Extracted data entries:
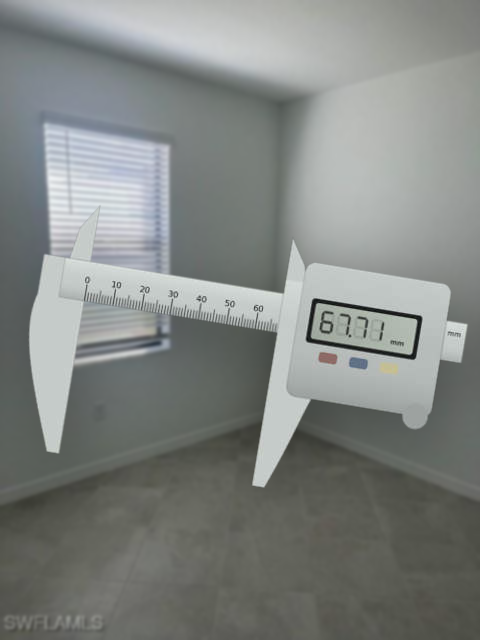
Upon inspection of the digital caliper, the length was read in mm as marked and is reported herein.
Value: 67.71 mm
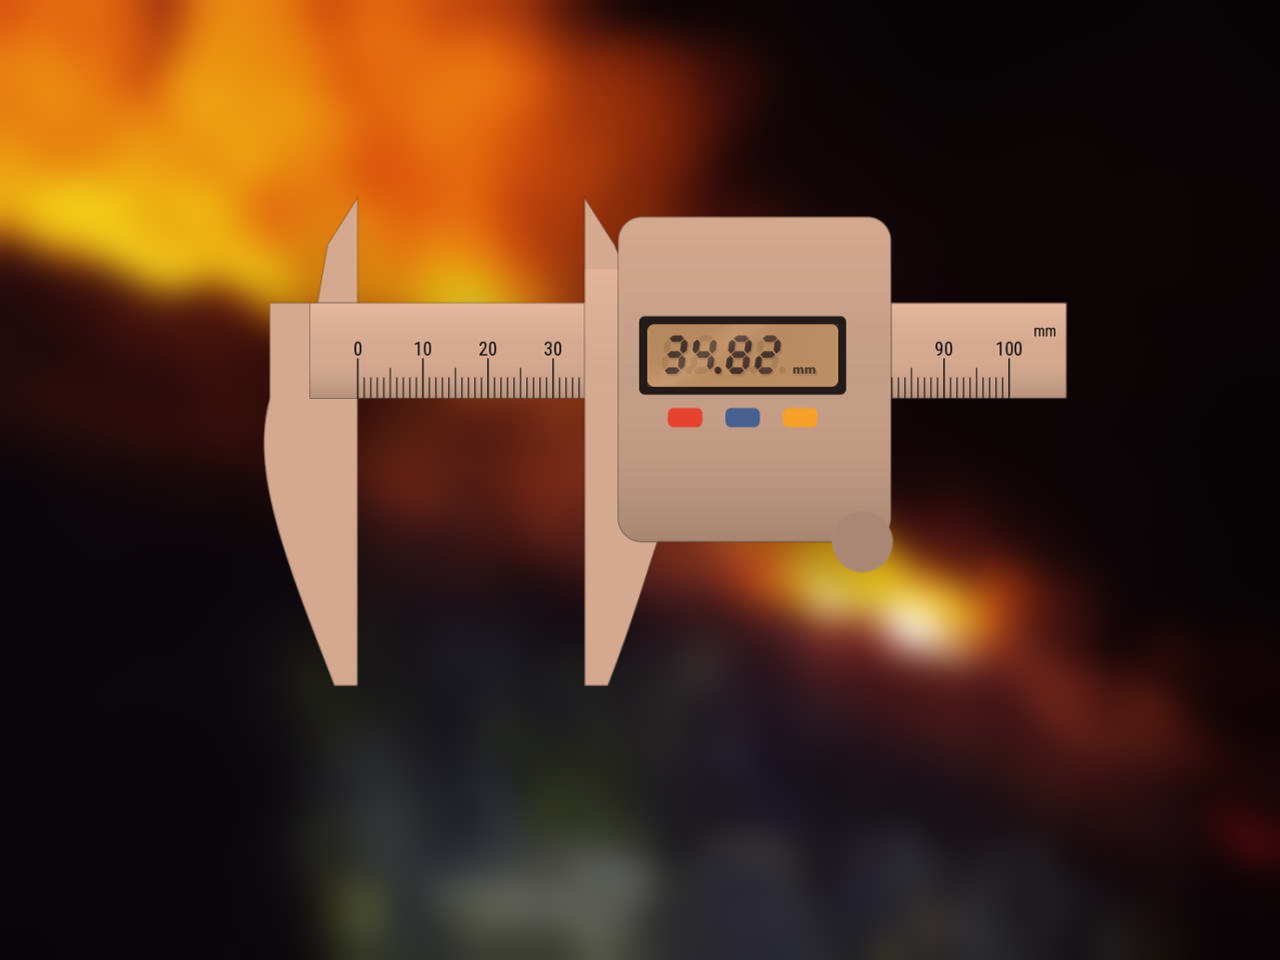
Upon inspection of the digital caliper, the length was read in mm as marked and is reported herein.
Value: 34.82 mm
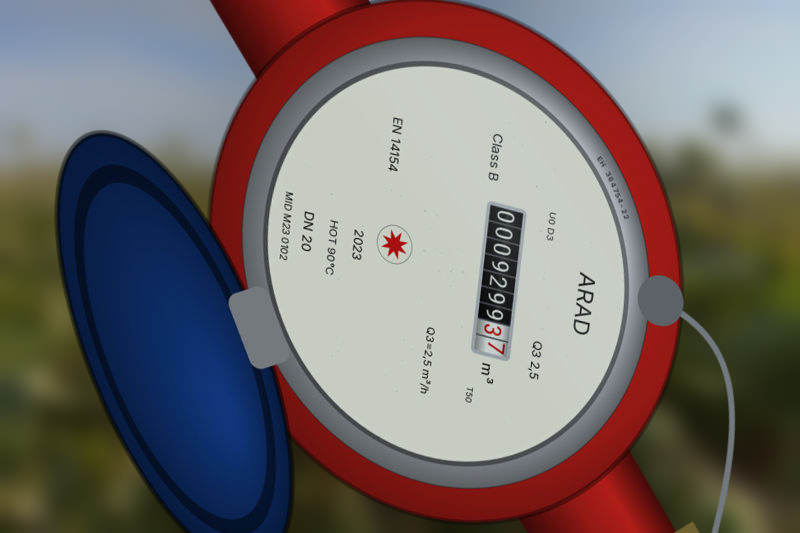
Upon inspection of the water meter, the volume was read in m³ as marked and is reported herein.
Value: 9299.37 m³
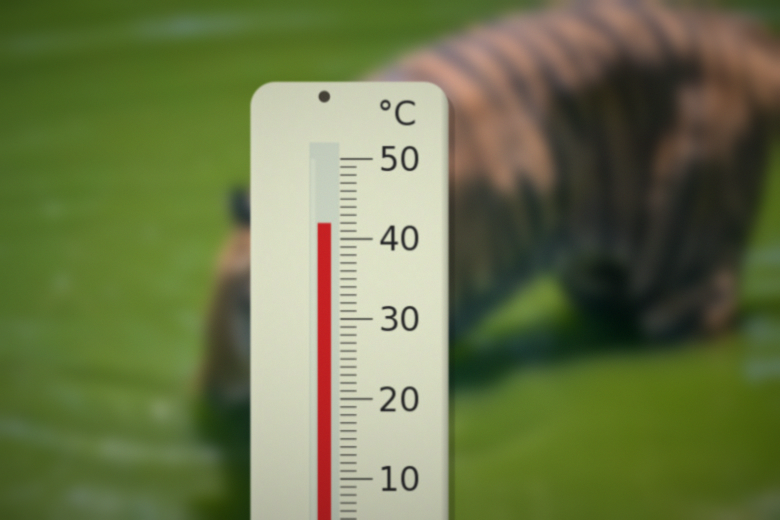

» Work to be completed:
Please rewrite the data above with "Upon inspection" changed to "On examination" and everything else kept the same. Leave out the pictures.

» Output below:
On examination of the digital caliper, the length was read in mm as marked and is reported herein.
Value: 67.71 mm
On examination of the digital caliper, the length was read in mm as marked and is reported herein.
Value: 34.82 mm
On examination of the water meter, the volume was read in m³ as marked and is reported herein.
Value: 9299.37 m³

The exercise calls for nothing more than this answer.